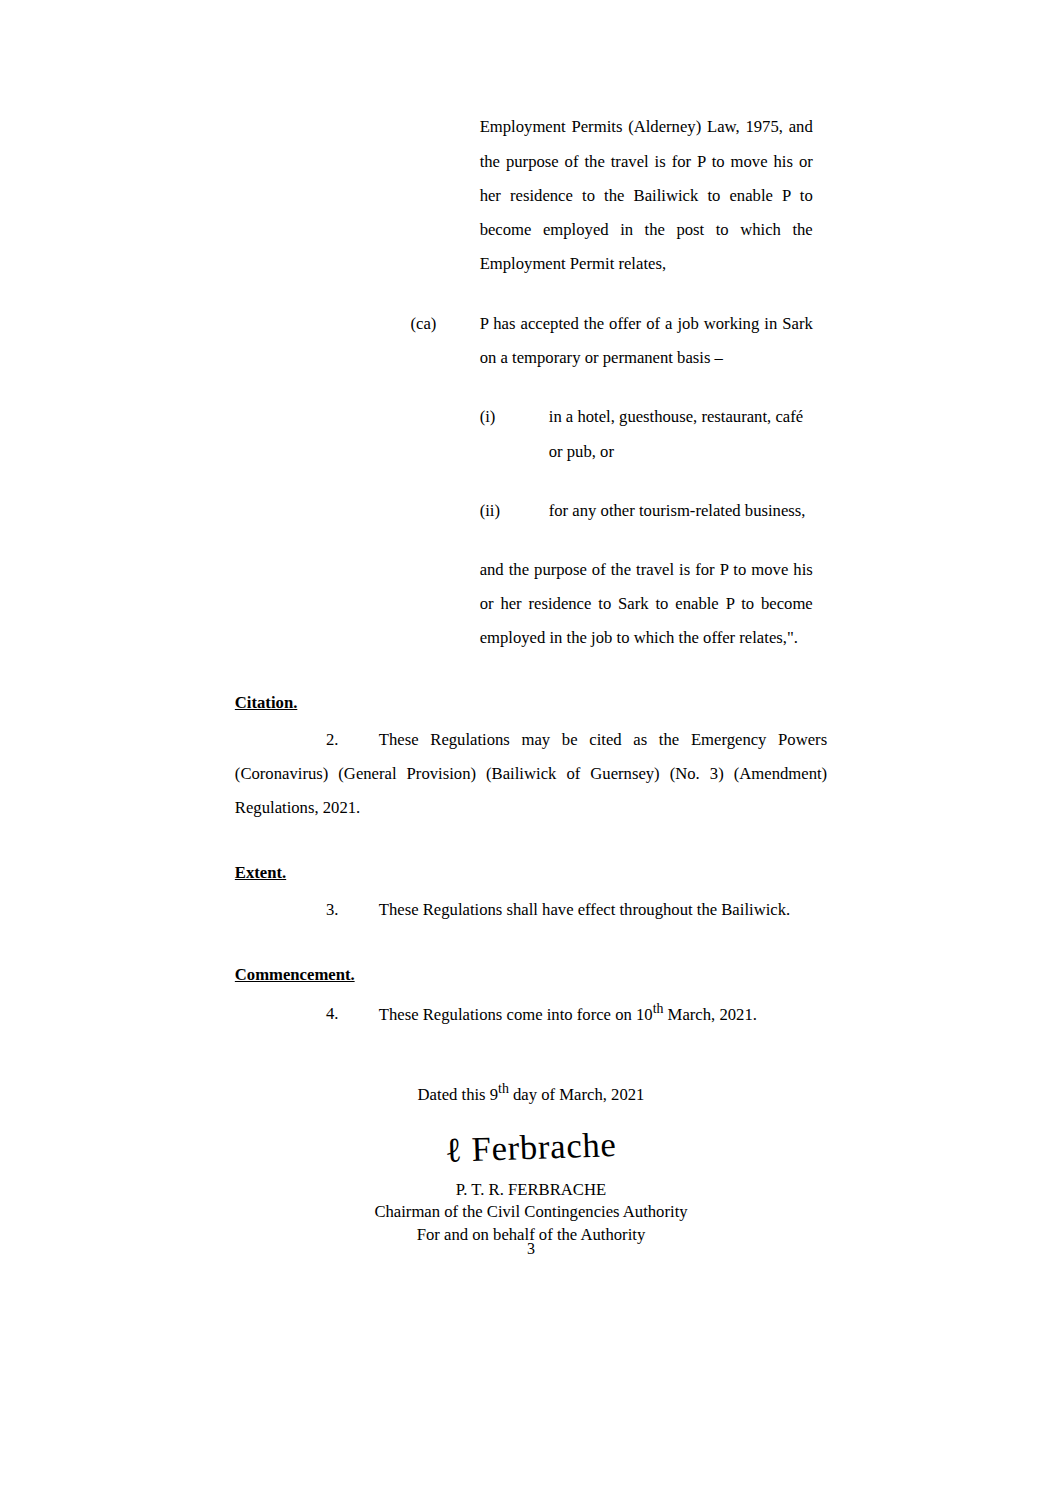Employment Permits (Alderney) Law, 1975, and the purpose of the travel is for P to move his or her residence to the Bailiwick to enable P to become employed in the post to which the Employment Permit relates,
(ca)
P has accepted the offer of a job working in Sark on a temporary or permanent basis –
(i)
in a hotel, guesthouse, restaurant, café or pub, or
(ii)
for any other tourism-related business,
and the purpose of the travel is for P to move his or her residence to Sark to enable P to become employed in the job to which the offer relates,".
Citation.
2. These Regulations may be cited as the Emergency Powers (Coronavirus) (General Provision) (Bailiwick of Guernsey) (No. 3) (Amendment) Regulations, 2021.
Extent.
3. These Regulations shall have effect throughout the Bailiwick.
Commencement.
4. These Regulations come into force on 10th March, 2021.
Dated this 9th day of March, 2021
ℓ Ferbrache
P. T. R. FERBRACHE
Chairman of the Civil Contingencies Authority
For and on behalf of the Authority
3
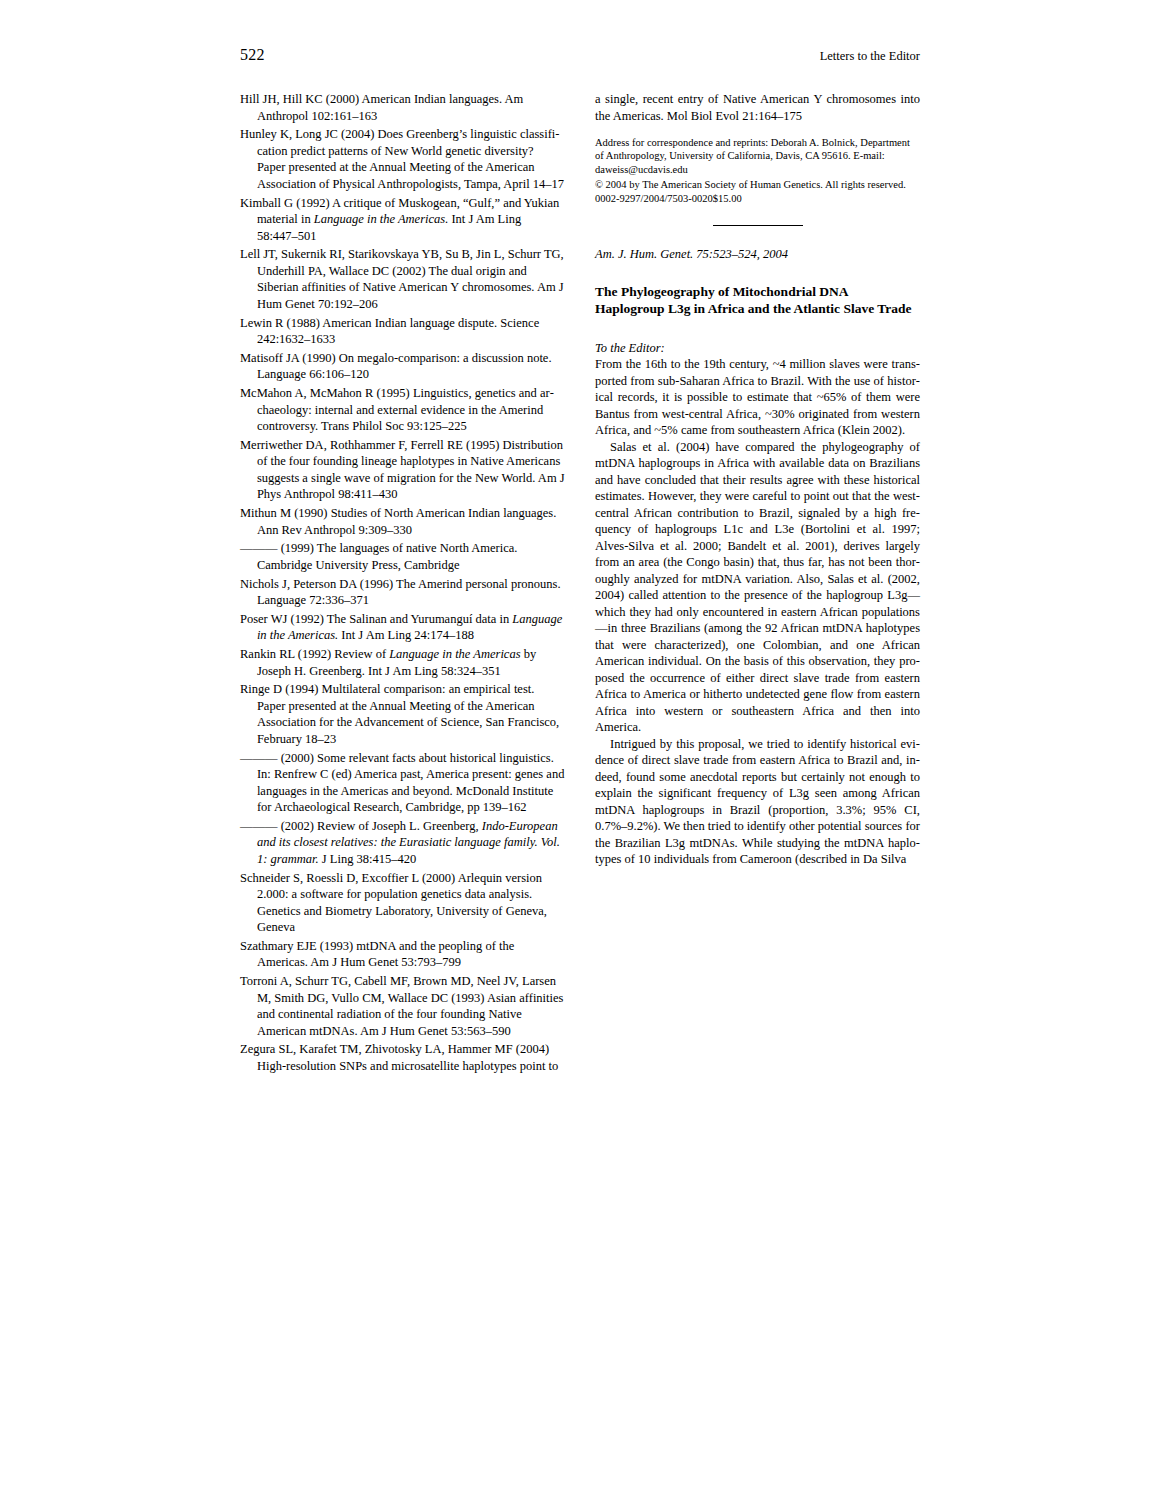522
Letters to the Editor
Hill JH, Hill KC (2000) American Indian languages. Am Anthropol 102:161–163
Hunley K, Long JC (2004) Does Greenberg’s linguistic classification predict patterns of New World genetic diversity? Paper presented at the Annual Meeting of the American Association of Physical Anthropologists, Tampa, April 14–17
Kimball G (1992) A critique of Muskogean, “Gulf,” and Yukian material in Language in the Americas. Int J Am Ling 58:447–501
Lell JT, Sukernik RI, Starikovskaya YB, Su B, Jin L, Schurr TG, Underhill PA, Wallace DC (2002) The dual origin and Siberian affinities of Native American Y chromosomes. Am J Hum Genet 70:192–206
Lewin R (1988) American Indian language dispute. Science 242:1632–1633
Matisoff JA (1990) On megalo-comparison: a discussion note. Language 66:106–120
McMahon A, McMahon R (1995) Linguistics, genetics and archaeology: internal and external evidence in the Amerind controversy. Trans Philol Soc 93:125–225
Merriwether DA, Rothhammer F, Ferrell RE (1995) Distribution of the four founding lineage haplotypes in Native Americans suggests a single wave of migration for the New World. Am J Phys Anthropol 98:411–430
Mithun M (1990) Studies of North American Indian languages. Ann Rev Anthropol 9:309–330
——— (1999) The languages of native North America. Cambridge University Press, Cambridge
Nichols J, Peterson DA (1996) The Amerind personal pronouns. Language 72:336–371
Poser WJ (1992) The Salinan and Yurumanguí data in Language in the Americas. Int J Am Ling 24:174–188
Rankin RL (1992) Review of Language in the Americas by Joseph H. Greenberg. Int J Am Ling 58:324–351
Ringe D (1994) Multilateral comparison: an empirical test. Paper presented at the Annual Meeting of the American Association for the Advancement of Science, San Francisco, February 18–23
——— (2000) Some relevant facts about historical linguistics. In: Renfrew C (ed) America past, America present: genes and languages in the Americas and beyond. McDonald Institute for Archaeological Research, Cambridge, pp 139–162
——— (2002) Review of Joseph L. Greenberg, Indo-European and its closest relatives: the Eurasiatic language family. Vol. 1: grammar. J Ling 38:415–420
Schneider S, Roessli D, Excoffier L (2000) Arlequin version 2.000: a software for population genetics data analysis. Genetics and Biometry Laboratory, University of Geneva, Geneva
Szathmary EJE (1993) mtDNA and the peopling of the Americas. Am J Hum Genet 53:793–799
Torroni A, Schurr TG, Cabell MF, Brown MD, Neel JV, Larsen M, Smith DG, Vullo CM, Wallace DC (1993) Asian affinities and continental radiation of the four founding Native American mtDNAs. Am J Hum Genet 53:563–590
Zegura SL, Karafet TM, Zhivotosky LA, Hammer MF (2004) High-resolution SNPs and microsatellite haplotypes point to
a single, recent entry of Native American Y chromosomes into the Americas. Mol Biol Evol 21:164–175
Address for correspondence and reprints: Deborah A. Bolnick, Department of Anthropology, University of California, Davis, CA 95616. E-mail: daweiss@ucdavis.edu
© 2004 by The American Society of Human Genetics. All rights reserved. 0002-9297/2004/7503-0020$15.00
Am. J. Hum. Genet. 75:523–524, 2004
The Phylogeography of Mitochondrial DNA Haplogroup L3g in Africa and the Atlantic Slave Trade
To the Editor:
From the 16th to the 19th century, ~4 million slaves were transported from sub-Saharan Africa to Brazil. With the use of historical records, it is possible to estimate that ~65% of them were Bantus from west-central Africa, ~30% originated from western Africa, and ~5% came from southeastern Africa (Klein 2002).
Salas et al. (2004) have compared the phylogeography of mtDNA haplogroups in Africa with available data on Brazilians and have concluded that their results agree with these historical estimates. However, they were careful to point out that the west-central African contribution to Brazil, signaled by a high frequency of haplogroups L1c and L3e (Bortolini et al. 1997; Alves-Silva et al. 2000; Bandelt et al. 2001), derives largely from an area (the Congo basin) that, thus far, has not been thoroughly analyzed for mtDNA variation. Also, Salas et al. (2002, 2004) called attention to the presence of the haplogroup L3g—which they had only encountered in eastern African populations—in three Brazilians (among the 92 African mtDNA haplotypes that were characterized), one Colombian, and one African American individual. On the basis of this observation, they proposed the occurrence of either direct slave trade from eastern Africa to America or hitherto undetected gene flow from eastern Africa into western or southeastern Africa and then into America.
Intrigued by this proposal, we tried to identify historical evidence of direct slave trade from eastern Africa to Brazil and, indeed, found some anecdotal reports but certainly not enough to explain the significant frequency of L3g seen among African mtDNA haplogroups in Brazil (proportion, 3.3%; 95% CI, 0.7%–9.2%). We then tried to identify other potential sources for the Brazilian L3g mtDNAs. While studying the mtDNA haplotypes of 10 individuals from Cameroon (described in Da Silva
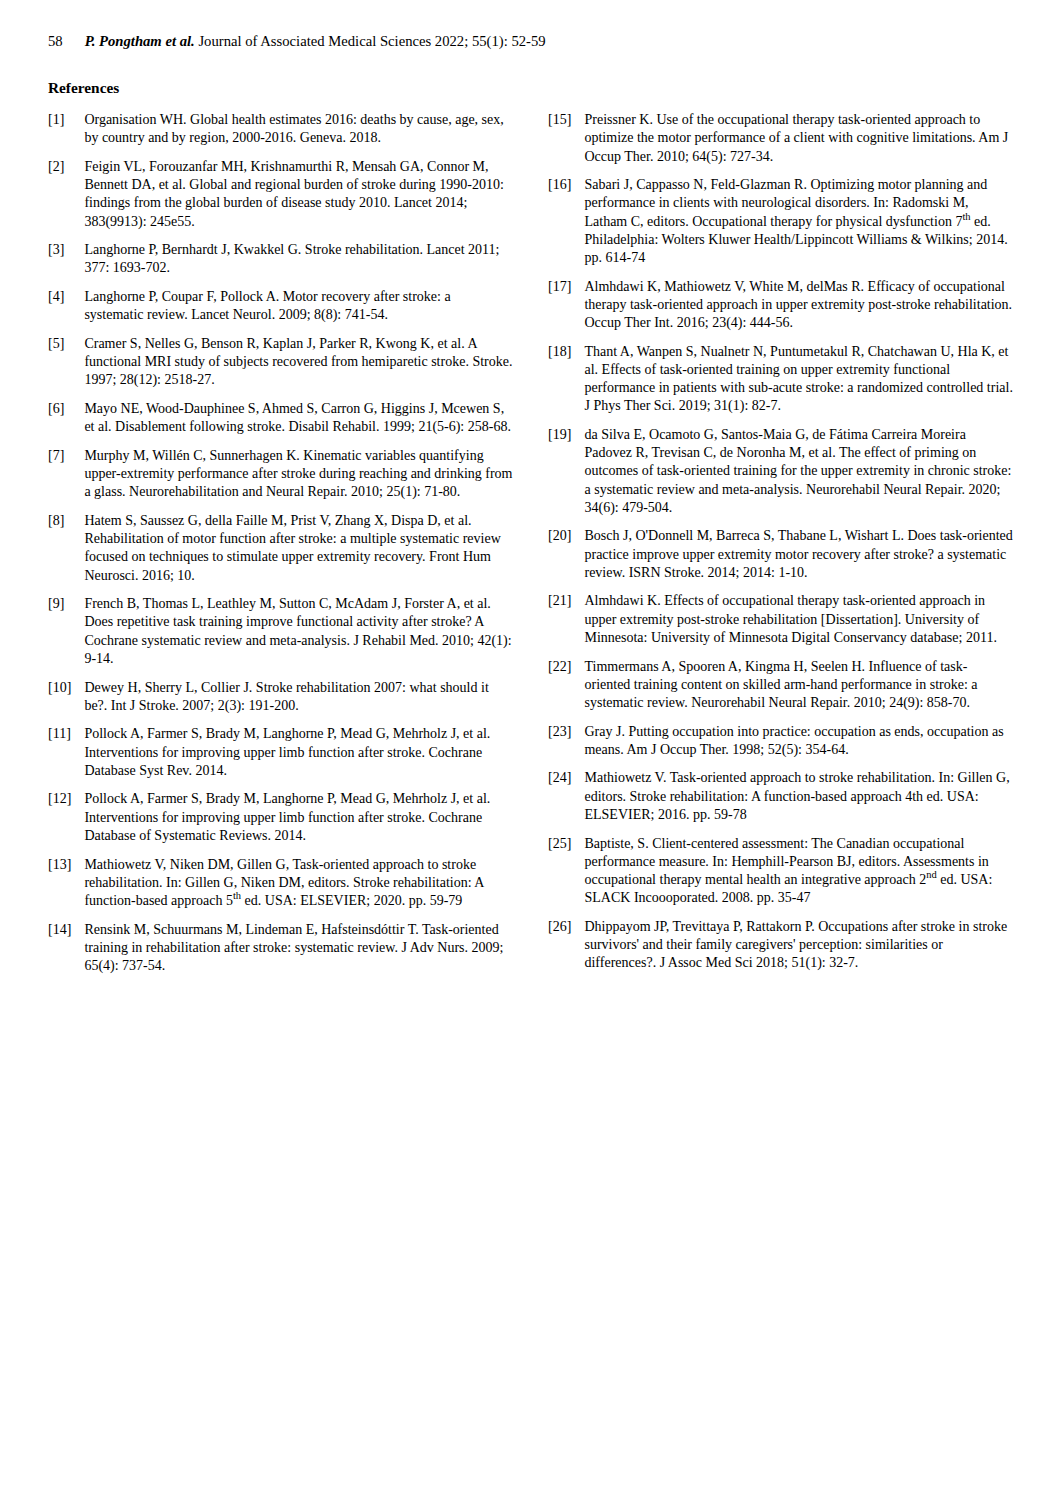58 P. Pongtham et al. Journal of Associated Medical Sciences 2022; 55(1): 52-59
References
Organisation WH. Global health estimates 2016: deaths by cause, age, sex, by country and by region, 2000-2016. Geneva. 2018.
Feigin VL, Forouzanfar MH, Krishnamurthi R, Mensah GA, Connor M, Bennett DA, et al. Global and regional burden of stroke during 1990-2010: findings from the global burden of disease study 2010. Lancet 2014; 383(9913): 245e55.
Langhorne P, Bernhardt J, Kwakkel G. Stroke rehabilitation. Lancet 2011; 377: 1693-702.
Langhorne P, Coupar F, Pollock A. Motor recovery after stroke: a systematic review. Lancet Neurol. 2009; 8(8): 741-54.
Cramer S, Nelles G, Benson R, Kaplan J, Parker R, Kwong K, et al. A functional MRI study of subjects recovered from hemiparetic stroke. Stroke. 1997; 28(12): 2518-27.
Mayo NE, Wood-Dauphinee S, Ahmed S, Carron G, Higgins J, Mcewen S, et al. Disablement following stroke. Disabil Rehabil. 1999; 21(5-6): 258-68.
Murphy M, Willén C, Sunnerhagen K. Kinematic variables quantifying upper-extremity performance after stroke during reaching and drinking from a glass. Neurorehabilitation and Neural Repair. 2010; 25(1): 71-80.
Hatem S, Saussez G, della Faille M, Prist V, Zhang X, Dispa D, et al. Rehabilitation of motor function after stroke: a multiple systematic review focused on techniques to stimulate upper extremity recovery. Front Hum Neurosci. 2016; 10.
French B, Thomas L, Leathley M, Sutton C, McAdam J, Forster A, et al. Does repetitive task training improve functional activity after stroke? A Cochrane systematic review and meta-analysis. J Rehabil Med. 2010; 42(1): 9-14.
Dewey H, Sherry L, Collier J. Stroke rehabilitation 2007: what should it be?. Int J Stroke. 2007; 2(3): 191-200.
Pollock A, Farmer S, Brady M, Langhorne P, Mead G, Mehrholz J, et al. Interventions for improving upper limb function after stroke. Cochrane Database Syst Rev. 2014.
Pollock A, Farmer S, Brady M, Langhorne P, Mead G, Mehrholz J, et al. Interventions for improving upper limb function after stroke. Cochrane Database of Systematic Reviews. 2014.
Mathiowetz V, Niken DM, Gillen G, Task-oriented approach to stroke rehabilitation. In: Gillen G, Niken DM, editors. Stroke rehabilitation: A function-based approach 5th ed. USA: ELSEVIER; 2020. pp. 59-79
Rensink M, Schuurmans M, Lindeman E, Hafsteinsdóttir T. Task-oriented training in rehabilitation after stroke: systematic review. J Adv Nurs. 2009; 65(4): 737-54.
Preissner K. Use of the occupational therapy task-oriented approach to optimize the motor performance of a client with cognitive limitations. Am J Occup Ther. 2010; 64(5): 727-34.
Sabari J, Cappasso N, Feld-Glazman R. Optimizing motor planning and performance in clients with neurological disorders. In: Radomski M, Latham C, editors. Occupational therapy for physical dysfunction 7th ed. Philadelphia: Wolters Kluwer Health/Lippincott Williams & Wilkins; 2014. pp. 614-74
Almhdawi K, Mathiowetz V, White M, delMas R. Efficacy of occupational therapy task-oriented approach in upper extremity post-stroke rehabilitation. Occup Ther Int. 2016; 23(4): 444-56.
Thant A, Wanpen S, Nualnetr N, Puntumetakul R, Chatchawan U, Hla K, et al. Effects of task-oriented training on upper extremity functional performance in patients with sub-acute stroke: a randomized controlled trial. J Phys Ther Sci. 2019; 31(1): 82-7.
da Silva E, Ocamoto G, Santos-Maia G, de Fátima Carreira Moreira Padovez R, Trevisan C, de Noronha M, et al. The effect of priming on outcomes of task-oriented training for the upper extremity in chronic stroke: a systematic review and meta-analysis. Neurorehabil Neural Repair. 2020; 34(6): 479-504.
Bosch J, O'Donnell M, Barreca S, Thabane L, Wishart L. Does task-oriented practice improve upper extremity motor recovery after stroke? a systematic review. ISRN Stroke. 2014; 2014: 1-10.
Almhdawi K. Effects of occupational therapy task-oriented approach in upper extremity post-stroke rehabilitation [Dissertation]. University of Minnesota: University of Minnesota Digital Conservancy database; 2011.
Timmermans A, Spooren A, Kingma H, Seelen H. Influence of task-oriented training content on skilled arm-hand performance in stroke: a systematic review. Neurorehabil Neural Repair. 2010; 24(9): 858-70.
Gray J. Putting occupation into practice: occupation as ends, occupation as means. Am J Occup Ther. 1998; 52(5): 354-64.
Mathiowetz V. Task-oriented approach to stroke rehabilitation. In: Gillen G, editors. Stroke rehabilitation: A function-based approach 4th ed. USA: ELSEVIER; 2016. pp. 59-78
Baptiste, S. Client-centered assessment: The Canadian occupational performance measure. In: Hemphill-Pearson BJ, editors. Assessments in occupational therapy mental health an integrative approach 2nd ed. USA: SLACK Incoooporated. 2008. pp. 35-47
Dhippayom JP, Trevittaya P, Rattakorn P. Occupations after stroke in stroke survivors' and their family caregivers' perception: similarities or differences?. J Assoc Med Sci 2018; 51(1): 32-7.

=-=-=-=-=

What to produce: Restate word for word the lines running from the first line of the material to the line containing "for any other", inclusive, and drop every picture.

Problem solution:
Employment Permits (Alderney) Law, 1975, and the purpose of the travel is for P to move his or her residence to the Bailiwick to enable P to become employed in the post to which the Employment Permit relates,
(ca)
P has accepted the offer of a job working in Sark on a temporary or permanent basis –
(i)
in a hotel, guesthouse, restaurant, café or pub, or
(ii)
for any other tourism-related business,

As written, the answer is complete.